━━━━━ EXERCISE DATA

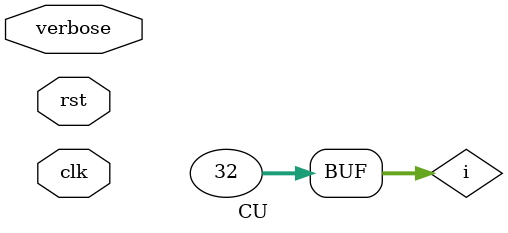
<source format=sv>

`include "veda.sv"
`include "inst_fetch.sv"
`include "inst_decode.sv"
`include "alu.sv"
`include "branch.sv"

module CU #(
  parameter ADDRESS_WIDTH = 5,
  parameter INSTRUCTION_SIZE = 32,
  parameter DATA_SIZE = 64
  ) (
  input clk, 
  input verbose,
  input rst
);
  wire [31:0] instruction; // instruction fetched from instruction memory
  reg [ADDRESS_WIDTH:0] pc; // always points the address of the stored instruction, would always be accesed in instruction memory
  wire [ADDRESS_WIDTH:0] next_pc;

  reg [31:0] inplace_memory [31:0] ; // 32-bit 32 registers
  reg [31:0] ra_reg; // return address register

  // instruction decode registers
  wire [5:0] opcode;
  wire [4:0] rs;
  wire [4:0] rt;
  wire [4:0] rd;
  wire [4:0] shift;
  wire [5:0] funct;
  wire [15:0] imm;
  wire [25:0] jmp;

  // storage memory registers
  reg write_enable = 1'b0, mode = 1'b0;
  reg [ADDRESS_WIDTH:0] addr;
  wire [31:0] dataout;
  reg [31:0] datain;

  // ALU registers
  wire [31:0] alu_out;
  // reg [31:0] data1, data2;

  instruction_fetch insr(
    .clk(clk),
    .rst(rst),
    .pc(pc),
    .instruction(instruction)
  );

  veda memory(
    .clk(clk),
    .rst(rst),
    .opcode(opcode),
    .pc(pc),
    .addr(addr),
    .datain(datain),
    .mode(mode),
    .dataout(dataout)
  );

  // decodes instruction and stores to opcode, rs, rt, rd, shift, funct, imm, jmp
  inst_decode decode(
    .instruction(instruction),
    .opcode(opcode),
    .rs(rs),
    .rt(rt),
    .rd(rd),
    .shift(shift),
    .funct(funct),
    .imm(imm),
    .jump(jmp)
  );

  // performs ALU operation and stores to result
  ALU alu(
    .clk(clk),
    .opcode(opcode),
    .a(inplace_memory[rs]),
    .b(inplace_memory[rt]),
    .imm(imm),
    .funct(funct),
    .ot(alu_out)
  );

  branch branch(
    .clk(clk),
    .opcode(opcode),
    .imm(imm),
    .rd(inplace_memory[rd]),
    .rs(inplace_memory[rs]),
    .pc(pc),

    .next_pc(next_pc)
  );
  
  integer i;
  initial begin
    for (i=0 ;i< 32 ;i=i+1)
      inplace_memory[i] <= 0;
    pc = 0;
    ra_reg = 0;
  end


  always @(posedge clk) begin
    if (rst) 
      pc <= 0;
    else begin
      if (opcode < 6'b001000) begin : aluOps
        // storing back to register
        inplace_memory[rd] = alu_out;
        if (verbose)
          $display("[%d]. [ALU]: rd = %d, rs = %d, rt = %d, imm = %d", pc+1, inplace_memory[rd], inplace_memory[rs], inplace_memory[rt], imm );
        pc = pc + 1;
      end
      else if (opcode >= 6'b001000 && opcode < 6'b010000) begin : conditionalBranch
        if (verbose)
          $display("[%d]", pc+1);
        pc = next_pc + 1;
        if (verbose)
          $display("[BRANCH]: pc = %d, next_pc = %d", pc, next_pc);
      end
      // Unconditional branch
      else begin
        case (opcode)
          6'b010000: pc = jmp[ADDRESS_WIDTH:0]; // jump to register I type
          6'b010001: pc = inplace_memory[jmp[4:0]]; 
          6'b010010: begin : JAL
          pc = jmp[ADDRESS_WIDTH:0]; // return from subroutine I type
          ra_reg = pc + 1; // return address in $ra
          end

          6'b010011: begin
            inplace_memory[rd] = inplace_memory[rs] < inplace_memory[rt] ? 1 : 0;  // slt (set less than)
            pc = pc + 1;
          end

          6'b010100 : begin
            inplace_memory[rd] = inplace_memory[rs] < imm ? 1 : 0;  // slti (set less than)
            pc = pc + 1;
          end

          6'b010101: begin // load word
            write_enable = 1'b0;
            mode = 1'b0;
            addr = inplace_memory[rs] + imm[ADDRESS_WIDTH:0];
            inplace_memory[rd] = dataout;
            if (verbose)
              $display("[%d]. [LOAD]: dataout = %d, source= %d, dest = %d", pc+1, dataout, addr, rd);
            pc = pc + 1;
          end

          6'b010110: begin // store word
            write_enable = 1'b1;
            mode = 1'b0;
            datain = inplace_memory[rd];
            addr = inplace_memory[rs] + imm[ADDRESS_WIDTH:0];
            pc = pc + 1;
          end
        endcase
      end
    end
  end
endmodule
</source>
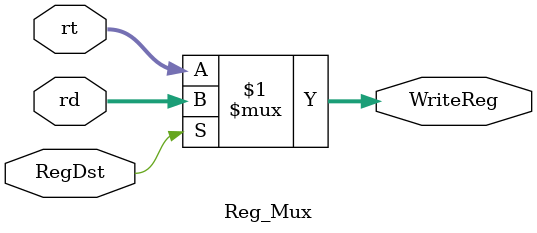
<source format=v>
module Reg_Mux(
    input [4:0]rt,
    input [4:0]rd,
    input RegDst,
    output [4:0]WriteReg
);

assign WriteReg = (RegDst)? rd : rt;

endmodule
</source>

━━━━━━━━━━

From the first line to the last, print the records exactly; leave out the pictures.

<source format=sv>

`include "veda.sv"
`include "inst_fetch.sv"
`include "inst_decode.sv"
`include "alu.sv"
`include "branch.sv"

module CU #(
  parameter ADDRESS_WIDTH = 5,
  parameter INSTRUCTION_SIZE = 32,
  parameter DATA_SIZE = 64
  ) (
  input clk, 
  input verbose,
  input rst
);
  wire [31:0] instruction; // instruction fetched from instruction memory
  reg [ADDRESS_WIDTH:0] pc; // always points the address of the stored instruction, would always be accesed in instruction memory
  wire [ADDRESS_WIDTH:0] next_pc;

  reg [31:0] inplace_memory [31:0] ; // 32-bit 32 registers
  reg [31:0] ra_reg; // return address register

  // instruction decode registers
  wire [5:0] opcode;
  wire [4:0] rs;
  wire [4:0] rt;
  wire [4:0] rd;
  wire [4:0] shift;
  wire [5:0] funct;
  wire [15:0] imm;
  wire [25:0] jmp;

  // storage memory registers
  reg write_enable = 1'b0, mode = 1'b0;
  reg [ADDRESS_WIDTH:0] addr;
  wire [31:0] dataout;
  reg [31:0] datain;

  // ALU registers
  wire [31:0] alu_out;
  // reg [31:0] data1, data2;

  instruction_fetch insr(
    .clk(clk),
    .rst(rst),
    .pc(pc),
    .instruction(instruction)
  );

  veda memory(
    .clk(clk),
    .rst(rst),
    .opcode(opcode),
    .pc(pc),
    .addr(addr),
    .datain(datain),
    .mode(mode),
    .dataout(dataout)
  );

  // decodes instruction and stores to opcode, rs, rt, rd, shift, funct, imm, jmp
  inst_decode decode(
    .instruction(instruction),
    .opcode(opcode),
    .rs(rs),
    .rt(rt),
    .rd(rd),
    .shift(shift),
    .funct(funct),
    .imm(imm),
    .jump(jmp)
  );

  // performs ALU operation and stores to result
  ALU alu(
    .clk(clk),
    .opcode(opcode),
    .a(inplace_memory[rs]),
    .b(inplace_memory[rt]),
    .imm(imm),
    .funct(funct),
    .ot(alu_out)
  );

  branch branch(
    .clk(clk),
    .opcode(opcode),
    .imm(imm),
    .rd(inplace_memory[rd]),
    .rs(inplace_memory[rs]),
    .pc(pc),

    .next_pc(next_pc)
  );
  
  integer i;
  initial begin
    for (i=0 ;i< 32 ;i=i+1)
      inplace_memory[i] <= 0;
    pc = 0;
    ra_reg = 0;
  end


  always @(posedge clk) begin
    if (rst) 
      pc <= 0;
    else begin
      if (opcode < 6'b001000) begin : aluOps
        // storing back to register
        inplace_memory[rd] = alu_out;
        if (verbose)
          $display("[%d]. [ALU]: rd = %d, rs = %d, rt = %d, imm = %d", pc+1, inplace_memory[rd], inplace_memory[rs], inplace_memory[rt], imm );
        pc = pc + 1;
      end
      else if (opcode >= 6'b001000 && opcode < 6'b010000) begin : conditionalBranch
        if (verbose)
          $display("[%d]", pc+1);
        pc = next_pc + 1;
        if (verbose)
          $display("[BRANCH]: pc = %d, next_pc = %d", pc, next_pc);
      end
      // Unconditional branch
      else begin
        case (opcode)
          6'b010000: pc = jmp[ADDRESS_WIDTH:0]; // jump to register I type
          6'b010001: pc = inplace_memory[jmp[4:0]]; 
          6'b010010: begin : JAL
          pc = jmp[ADDRESS_WIDTH:0]; // return from subroutine I type
          ra_reg = pc + 1; // return address in $ra
          end

          6'b010011: begin
            inplace_memory[rd] = inplace_memory[rs] < inplace_memory[rt] ? 1 : 0;  // slt (set less than)
            pc = pc + 1;
          end

          6'b010100 : begin
            inplace_memory[rd] = inplace_memory[rs] < imm ? 1 : 0;  // slti (set less than)
            pc = pc + 1;
          end

          6'b010101: begin // load word
            write_enable = 1'b0;
            mode = 1'b0;
            addr = inplace_memory[rs] + imm[ADDRESS_WIDTH:0];
            inplace_memory[rd] = dataout;
            if (verbose)
              $display("[%d]. [LOAD]: dataout = %d, source= %d, dest = %d", pc+1, dataout, addr, rd);
            pc = pc + 1;
          end

          6'b010110: begin // store word
            write_enable = 1'b1;
            mode = 1'b0;
            datain = inplace_memory[rd];
            addr = inplace_memory[rs] + imm[ADDRESS_WIDTH:0];
            pc = pc + 1;
          end
        endcase
      end
    end
  end
endmodule
</source>
<source format=v>
module Reg_Mux(
    input [4:0]rt,
    input [4:0]rd,
    input RegDst,
    output [4:0]WriteReg
);

assign WriteReg = (RegDst)? rd : rt;

endmodule
</source>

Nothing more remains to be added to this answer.